Review: 51 Worldwide Games (Nintendo) – English

Are you familiar with those cheap game boxes that contain a collection with differences games (100 in 1!)? These games are often found at bargain stores and usually contain a thin and frayed double-sided checkerboard/chess board, some hollow chess pieces, flimsy plastic tokens, 5 misprinted dice and a limp pack of ugly playing cards. With dice and a deck of cards, you can technically play more than 100 games, but the box still feels like you a rip-off. The title of 51 Worldwide Games might make you suspect that this is a similar disappointment only digital, but nothing could be further from the truth. 51 Worldwide Games is a collection of several classic board and card games, nostalgic toys and other even modern mini-games, but with typical Nintendo workmanship, quality and charm.

Normally, I’m not a big fan of board games that you play on a screen. In fact, the enjoyment of board games for me largely derives from the social aspect and the tactile and therefore intuitive gameplay. Board games consist of various game components that, together with the framework formed by the rules, make up the game. That tangible feeling disappears in the transition to video games, which have very different advantages over board games. 51 Worldwide Games, however, offers a generous collection of entertainment in a fun format.
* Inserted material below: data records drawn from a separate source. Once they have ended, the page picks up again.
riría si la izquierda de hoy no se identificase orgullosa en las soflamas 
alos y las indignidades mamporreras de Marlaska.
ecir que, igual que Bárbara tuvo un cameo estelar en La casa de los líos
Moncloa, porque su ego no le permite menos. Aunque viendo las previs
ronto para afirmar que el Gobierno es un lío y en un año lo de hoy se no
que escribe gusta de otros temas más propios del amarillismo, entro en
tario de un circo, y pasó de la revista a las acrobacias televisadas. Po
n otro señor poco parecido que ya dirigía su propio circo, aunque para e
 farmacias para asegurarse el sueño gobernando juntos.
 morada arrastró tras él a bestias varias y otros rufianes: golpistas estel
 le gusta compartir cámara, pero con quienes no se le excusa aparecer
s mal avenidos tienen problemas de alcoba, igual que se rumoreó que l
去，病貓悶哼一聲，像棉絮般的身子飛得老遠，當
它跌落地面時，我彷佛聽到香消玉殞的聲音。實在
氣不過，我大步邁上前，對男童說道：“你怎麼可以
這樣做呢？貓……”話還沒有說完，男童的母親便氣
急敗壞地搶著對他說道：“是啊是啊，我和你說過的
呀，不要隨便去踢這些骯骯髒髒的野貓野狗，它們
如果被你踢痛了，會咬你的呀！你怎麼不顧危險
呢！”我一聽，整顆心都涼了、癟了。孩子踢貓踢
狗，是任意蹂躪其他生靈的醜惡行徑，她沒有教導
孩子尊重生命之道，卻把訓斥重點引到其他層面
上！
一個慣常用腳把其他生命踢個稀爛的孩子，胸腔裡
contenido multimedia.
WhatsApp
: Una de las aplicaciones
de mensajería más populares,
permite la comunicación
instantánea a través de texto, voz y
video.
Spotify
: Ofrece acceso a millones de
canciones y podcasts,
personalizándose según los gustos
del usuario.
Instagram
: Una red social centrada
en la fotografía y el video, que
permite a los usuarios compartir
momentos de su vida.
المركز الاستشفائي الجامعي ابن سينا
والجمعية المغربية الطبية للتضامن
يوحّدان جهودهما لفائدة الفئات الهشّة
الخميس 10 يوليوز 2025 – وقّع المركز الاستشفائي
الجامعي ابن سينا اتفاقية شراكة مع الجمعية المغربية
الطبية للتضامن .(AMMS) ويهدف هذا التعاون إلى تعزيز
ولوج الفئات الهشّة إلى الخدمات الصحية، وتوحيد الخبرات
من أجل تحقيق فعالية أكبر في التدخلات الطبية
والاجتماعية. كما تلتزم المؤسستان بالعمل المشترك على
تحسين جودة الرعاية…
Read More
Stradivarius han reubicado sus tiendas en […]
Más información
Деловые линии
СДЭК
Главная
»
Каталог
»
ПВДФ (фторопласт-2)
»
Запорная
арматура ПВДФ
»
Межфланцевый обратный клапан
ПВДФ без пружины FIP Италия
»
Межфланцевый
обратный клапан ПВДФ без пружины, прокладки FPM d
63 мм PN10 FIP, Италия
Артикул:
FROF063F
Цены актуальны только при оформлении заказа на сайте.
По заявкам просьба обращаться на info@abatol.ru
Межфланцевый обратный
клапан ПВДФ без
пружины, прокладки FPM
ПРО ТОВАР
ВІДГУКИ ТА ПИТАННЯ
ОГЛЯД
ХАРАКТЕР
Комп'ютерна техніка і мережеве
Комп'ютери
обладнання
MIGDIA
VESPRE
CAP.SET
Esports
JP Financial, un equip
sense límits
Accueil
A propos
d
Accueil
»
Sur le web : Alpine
This game for the Nintendo Switch is basically a collection of games, but offers players other – sometimes even multiple – ways to play certain classics. Also, this Nintendo game – like board games – is primarily developed with the social aspect in the foreground. Only 1 cartridge is needed to play on different Switch systems, and players can even combine different Switch systems for a different kind of gaming experience.

The game, as you can expect from Nintendo, is designed uniquely and full of charm. To draw a comparison: in 51 Worldwide Games, players go into their parents’ or grandparents’ attic and discover a large (toy) chest full of games and toys for them to play with. As a result, all the games are beautifully and fittingly realistically designed, and even the sound effects are full of little details: cards sound the way cards should sound, the clatter of Mancala stones in the wooden trays is correct, and so on. Many digital versions of tabletop games try to disguise as much as possible that the original was in fact a tabletop game, but Nintendo embraces the aesthetic and tactile feel.

Aside from a lot of traditional card games and board games, there are also a lot of Wii Sports-like minigames and games included in the collection. Players can even go bowling with motion controls. 51 Worldwide Games is a nice collection of games in an affordable package and the best way to play 51 games in bed. No you, not those kind of games… 51 Worldwide Games is also a way to become better acquainted with various traditional and historical games from around the world. For example, get acquainted with the Japanese card game Hanafuda. The collection of these games gives a nice package, but obviously does not suddenly turn bad games into good games: after all, some games like Sorry and Uno remain terrible games.